## WHAT TO WORK ON
From the entries below, copy out every line with "other" in it.

## SUPPLIED RECORDS
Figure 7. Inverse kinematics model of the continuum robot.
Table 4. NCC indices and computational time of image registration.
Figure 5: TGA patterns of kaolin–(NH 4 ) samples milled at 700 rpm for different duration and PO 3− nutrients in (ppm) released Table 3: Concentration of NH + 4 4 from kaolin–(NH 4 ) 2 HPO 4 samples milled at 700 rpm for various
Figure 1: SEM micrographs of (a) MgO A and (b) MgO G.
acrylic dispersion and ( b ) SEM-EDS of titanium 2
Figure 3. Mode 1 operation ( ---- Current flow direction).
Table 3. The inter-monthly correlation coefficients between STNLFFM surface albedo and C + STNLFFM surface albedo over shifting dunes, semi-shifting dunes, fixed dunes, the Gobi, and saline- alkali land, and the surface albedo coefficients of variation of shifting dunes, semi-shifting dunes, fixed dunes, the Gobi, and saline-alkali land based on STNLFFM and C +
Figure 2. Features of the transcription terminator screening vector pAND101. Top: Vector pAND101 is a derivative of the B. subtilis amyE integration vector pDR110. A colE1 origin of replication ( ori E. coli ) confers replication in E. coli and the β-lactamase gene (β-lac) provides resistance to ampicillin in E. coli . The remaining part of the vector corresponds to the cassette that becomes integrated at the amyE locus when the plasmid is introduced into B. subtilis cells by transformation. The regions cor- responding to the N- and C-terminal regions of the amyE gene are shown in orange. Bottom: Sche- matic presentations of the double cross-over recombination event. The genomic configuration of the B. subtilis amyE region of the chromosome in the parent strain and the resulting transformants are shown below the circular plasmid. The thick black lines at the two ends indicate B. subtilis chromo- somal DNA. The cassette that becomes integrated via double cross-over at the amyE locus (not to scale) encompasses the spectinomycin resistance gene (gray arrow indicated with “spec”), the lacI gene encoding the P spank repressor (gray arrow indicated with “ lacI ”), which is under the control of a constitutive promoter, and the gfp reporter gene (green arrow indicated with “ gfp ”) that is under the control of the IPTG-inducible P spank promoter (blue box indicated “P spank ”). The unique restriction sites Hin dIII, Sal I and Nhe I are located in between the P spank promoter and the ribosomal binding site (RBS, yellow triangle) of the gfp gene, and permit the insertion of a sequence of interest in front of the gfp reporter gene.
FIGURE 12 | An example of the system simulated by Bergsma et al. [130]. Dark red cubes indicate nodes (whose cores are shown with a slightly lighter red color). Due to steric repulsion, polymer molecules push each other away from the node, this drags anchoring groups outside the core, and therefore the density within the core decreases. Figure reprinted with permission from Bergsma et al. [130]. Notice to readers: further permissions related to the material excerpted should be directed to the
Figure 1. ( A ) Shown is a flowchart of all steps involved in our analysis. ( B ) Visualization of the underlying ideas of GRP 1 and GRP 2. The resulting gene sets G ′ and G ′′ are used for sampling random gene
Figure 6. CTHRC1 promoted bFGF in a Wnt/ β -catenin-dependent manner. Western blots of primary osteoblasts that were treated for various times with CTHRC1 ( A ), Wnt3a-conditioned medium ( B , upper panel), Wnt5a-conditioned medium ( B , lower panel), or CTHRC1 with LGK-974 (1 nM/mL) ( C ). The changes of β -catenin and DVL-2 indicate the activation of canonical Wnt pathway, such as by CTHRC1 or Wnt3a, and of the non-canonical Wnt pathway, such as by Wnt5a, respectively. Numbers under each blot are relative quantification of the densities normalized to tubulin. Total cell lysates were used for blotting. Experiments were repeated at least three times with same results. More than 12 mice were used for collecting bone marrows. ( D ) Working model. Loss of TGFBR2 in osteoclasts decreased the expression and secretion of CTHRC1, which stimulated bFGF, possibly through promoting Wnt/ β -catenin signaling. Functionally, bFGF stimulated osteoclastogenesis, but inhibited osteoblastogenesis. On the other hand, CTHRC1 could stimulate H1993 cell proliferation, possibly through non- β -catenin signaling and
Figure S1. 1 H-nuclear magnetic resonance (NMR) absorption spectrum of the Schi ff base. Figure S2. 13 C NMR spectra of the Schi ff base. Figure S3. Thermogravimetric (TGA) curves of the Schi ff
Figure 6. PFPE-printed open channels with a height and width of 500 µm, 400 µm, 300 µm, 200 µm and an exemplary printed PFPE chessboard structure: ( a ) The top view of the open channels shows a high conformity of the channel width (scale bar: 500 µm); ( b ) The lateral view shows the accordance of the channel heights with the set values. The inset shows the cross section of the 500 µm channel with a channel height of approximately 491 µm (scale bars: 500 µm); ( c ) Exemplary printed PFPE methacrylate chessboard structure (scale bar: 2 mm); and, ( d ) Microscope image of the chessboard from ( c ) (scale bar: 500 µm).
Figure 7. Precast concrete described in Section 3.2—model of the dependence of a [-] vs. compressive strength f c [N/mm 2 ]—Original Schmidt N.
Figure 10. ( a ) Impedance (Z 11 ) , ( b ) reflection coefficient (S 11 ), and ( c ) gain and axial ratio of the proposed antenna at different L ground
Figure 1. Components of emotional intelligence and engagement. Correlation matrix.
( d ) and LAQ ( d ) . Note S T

## TASK OUTPUT
FIGURE 12 | An example of the system simulated by Bergsma et al. [130]. Dark red cubes indicate nodes (whose cores are shown with a slightly lighter red color). Due to steric repulsion, polymer molecules push each other away from the node, this drags anchoring groups outside the core, and therefore the density within the core decreases. Figure reprinted with permission from Bergsma et al. [130]. Notice to readers: further permissions related to the material excerpted should be directed to the
Figure 6. CTHRC1 promoted bFGF in a Wnt/ β -catenin-dependent manner. Western blots of primary osteoblasts that were treated for various times with CTHRC1 ( A ), Wnt3a-conditioned medium ( B , upper panel), Wnt5a-conditioned medium ( B , lower panel), or CTHRC1 with LGK-974 (1 nM/mL) ( C ). The changes of β -catenin and DVL-2 indicate the activation of canonical Wnt pathway, such as by CTHRC1 or Wnt3a, and of the non-canonical Wnt pathway, such as by Wnt5a, respectively. Numbers under each blot are relative quantification of the densities normalized to tubulin. Total cell lysates were used for blotting. Experiments were repeated at least three times with same results. More than 12 mice were used for collecting bone marrows. ( D ) Working model. Loss of TGFBR2 in osteoclasts decreased the expression and secretion of CTHRC1, which stimulated bFGF, possibly through promoting Wnt/ β -catenin signaling. Functionally, bFGF stimulated osteoclastogenesis, but inhibited osteoblastogenesis. On the other hand, CTHRC1 could stimulate H1993 cell proliferation, possibly through non- β -catenin signaling and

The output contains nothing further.